The same is true of the brushstroke dictionary, which, even though the text has 20,000 lines, is fast to import, around 0.5 seconds. If you combine the two files and process them together, it should be faster.


#  Thesaurus lookup function 
def searchdict(dic,uchar):
  if isinstance(uchar, str):
    uchar = unicode(uchar,'utf-8')
  if uchar >= u'\u4e00' and uchar < = u'\u9fa5':
    value=dic.get(uchar.encode('utf-8'))
    if value == None:
      value = '*'
  else:
    value = uchar
  return value

Find Chinese, 1 law into UTF8 string, other characters outside the Chinese characters do not do processing, the original output. If you need an initial, just output the first character of the pinyin. As long as the data are accurate, the comparison is easy. Before the letter, the number (ai4) will be in front of the letter (ang2), while the number of digits in the stroke sequence value represents the number of strokes, and the value corresponds to the stroke weight. By directly comparing the number size, the correct order can be obtained. The code is as follows:


# Compare single character 
def comp_char_PY(A,B):
  if A==B:
    return -1
  pyA=searchdict(dic_py,A)
  pyB=searchdict(dic_py,B)
  if pyA > pyB:
    return 1
  elif pyA < pyB:
    return 0
  else:
    bhA=eval(searchdict(dic_bh,A))
    bhB=eval(searchdict(dic_bh,B))
    if bhA > bhB:
      return 1
    elif bhA < bhB:
      return 0
    else:
      return 'Are you kidding?'
# Comparison string 
def comp_char(A,B):
  charA = A.decode('utf-8')
  charB = B.decode('utf-8')
  n=min(len(charA),len(charB))
  i=0
  while i < n:
    dd=comp_char_PY(charA[i],charB[i])
    if dd == -1:
      i=i+1
      if i==n:
        dd=len(charA)>len(charB)
    else:
      break
  return dd
#  Sorting function 
def cnsort(nline):
  n = len(nline)
  lines='\n'.join(nline)
  for i in range(1, n): # Insertion method 
    tmp = nline[i]
    j = i
    while j > 0 and comp_char(nline[j-1],tmp):
      nline[j] = nline[j-1]
      j -= 1
    nline[j] = tmp
  return nline

Now we can rank Chinese according to the dictionary specification.
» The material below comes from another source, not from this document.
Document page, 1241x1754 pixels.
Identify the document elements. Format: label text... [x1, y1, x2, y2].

char=[' zhao ',' money ',' Sun. ',' li ',' measure ']
char=cnsort(char)
for item in char:
  print item.decode('utf-8').encode('gb2312')
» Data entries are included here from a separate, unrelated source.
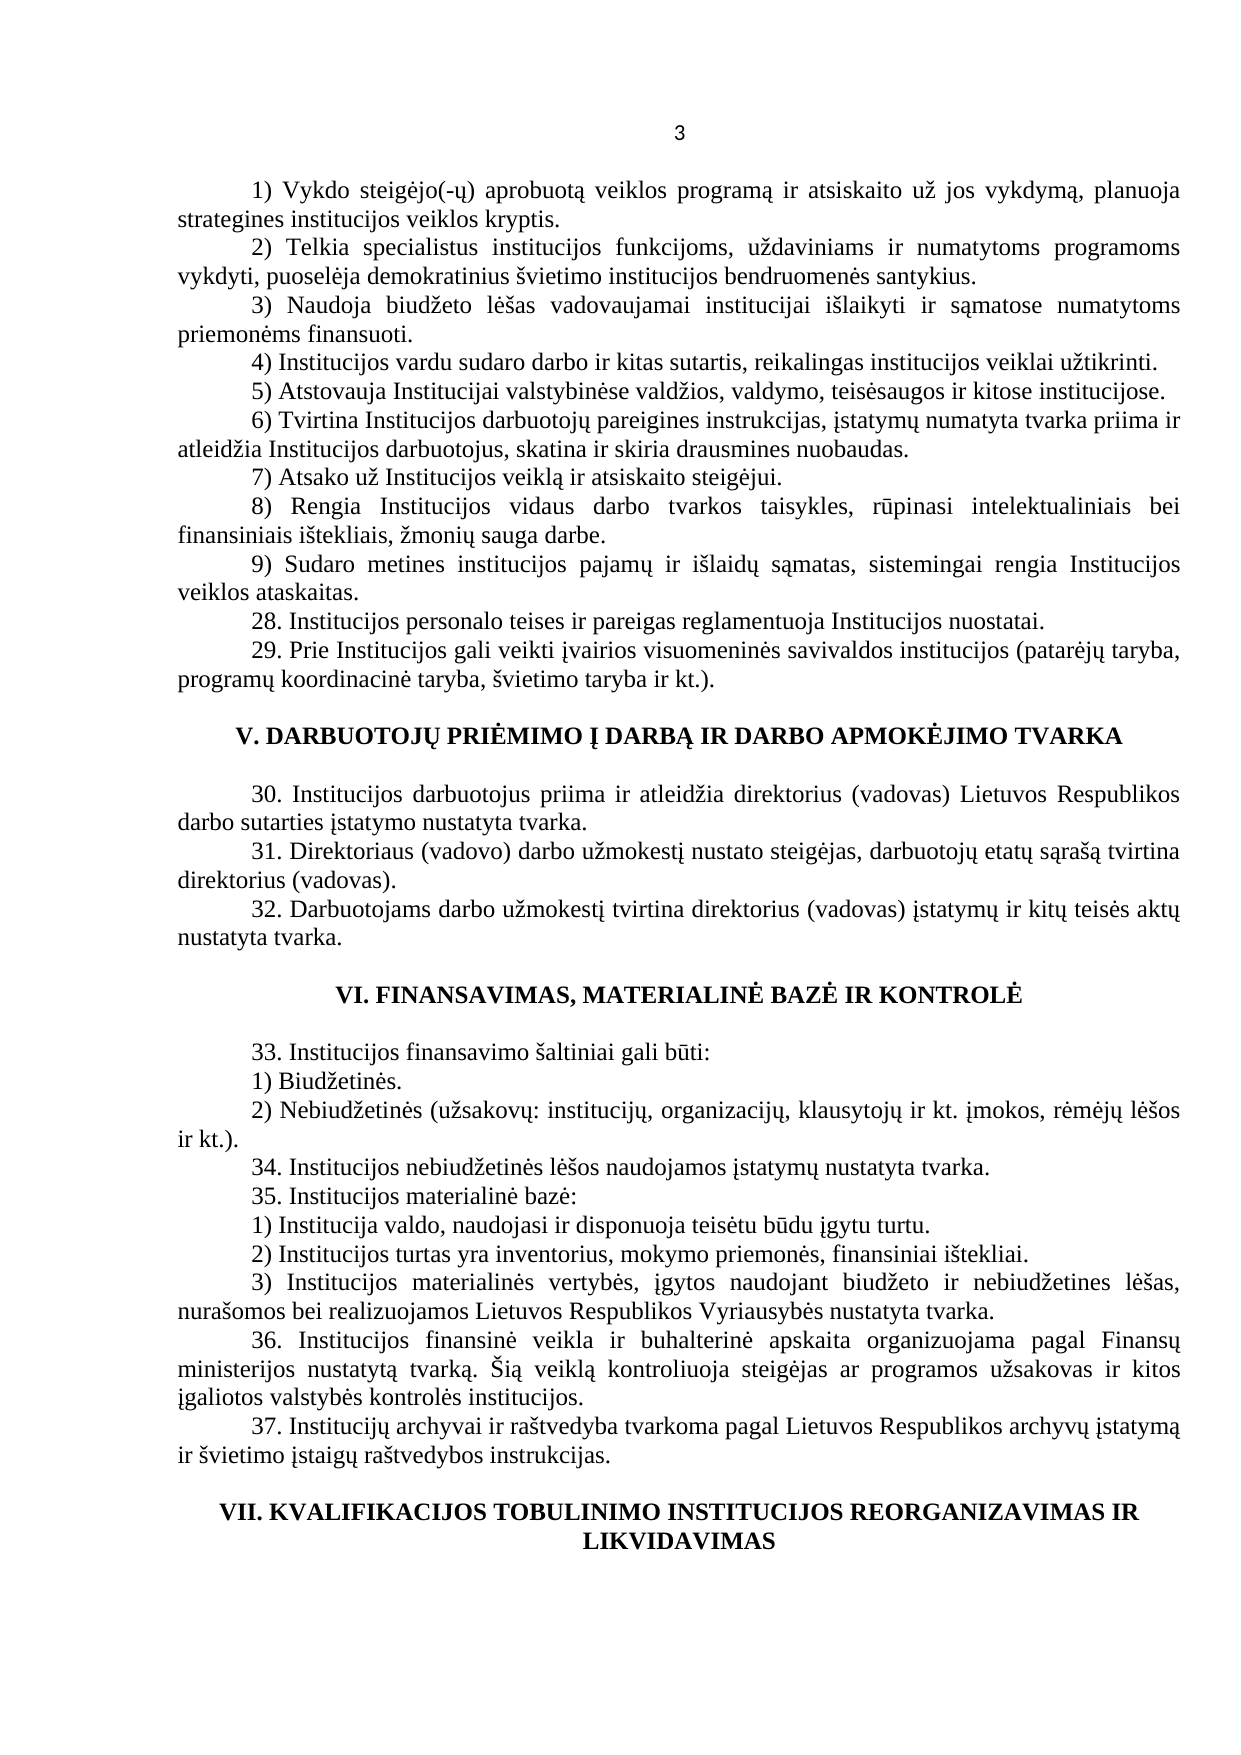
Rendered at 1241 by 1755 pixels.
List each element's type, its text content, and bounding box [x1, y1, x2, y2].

text 37. Institucijų archyvai ir raštvedyba tvarkoma pagal Lietuvos Respublikos archyvų įstatymą ir švietimo įstaigų raštvedybos instrukcijas. [177, 1411, 1181, 1469]
text 3) Naudoja biudžeto lėšas vadovaujamai institucijai išlaikyti ir sąmatose numatytoms priemonėms finansuoti. [177, 290, 1181, 347]
text 1) Vykdo steigėjo(-ų) aprobuotą veiklos programą ir atsiskaito už jos vykdymą, planuoja strategines institucijos veiklos kryptis. [177, 175, 1181, 232]
text 3) Institucijos materialinės vertybės, įgytos naudojant biudžeto ir nebiudžetines lėšas, nurašomos bei realizuojamos Lietuvos Respublikos Vyriausybės nustatyta tvarka. [177, 1267, 1181, 1325]
text 9) Sudaro metines institucijos pajamų ir išlaidų sąmatas, sistemingai rengia Institucijos veiklos ataskaitas. [177, 549, 1181, 606]
text 32. Darbuotojams darbo užmokestį tvirtina direktorius (vadovas) įstatymų ir kitų teisės aktų nustatyta tvarka. [177, 894, 1181, 951]
text 33. Institucijos finansavimo šaltiniai gali būti: [177, 1037, 1181, 1066]
text 8) Rengia Institucijos vidaus darbo tvarkos taisykles, rūpinasi intelektualiniais bei finansiniais ištekliais, žmonių sauga darbe. [177, 491, 1181, 549]
text VI. Finansavimas, materialinė bazė ir kontrolė [177, 980, 1181, 1009]
text 28. Institucijos personalo teises ir pareigas reglamentuoja Institucijos nuostatai. [177, 606, 1181, 635]
text 31. Direktoriaus (vadovo) darbo užmokestį nustato steigėjas, darbuotojų etatų sąrašą tvirtina direktorius (vadovas). [177, 836, 1181, 894]
text 7) Atsako už Institucijos veiklą ir atsiskaito steigėjui. [177, 462, 1181, 491]
text VII. Kvalifikacijos tobulinimo institucijos reorganizavimas ir likvidavimas [177, 1497, 1181, 1555]
text 6) Tvirtina Institucijos darbuotojų pareigines instrukcijas, įstatymų numatyta tvarka priima ir atleidžia Institucijos darbuotojus, skatina ir skiria drausmines nuobaudas. [177, 405, 1181, 462]
text 2) Telkia specialistus institucijos funkcijoms, uždaviniams ir numatytoms programoms vykdyti, puoselėja demokratinius švietimo institucijos bendruomenės santykius. [177, 232, 1181, 290]
text 1) Biudžetinės. [177, 1066, 1181, 1095]
text 30. Institucijos darbuotojus priima ir atleidžia direktorius (vadovas) Lietuvos Respublikos darbo sutarties įstatymo nustatyta tvarka. [177, 779, 1181, 836]
text 29. Prie Institucijos gali veikti įvairios visuomeninės savivaldos institucijos (patarėjų taryba, programų koordinacinė taryba, švietimo taryba ir kt.). [177, 635, 1181, 692]
text 4) Institucijos vardu sudaro darbo ir kitas sutartis, reikalingas institucijos veiklai užtikrinti. [177, 347, 1181, 376]
text 1) Institucija valdo, naudojasi ir disponuoja teisėtu būdu įgytu turtu. [177, 1210, 1181, 1239]
text 5) Atstovauja Institucijai valstybinėse valdžios, valdymo, teisėsaugos ir kitose institucijose. [177, 376, 1181, 405]
text 35. Institucijos materialinė bazė: [177, 1181, 1181, 1210]
text 2) Nebiudžetinės (užsakovų: institucijų, organizacijų, klausytojų ir kt. įmokos, rėmėjų lėšos ir kt.). [177, 1095, 1181, 1152]
text 34. Institucijos nebiudžetinės lėšos naudojamos įstatymų nustatyta tvarka. [177, 1152, 1181, 1181]
text 2) Institucijos turtas yra inventorius, mokymo priemonės, finansiniai ištekliai. [177, 1239, 1181, 1267]
text 36. Institucijos finansinė veikla ir buhalterinė apskaita organizuojama pagal Finansų ministerijos nustatytą tvarką. Šią veiklą kontroliuoja steigėjas ar programos užsakovas ir kitos įgaliotos valstybės kontrolės institucijos. [177, 1325, 1181, 1411]
text V. Darbuotojų priėmimo į darbą ir darbo apmokėjimo tvarka [177, 721, 1181, 750]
Finally got "li qian she sun zhao", sample file click here to download.

I'm not taking the polyphonic case into account here. If you want to make the program recognize automatically, you can add a polyphonic phrase comparison table to judge by the context. I don't know where there is such data, but for the case of not too many polyphonic words, manual adjustment is enough.
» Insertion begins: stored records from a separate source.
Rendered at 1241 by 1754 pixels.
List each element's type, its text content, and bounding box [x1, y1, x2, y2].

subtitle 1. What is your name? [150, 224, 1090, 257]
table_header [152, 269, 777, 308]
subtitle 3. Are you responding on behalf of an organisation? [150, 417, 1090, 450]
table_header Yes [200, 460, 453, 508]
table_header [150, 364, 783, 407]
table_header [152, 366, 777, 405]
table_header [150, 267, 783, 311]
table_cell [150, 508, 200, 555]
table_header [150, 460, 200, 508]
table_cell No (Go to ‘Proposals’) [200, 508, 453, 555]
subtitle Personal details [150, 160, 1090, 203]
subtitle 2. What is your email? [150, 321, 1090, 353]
PS: here are two more practical online sorting tools for your reference:

Online alphabetical sorting tool:
http://tools.ofstack.com/aideddesign/zh_paixu

Online reverse text sorting tool:
http://tools.ofstack.com/aideddesign/flipped_txt

More about Python related content to view this site project: the Python regular expression usage summary ", "Python data structure and algorithm tutorial", "Python Socket programming skills summary", "Python function using techniques", "Python string skills summary", "Python introduction and advanced tutorial" and "Python file and directory skills summary"

I hope this article is helpful to you Python programming.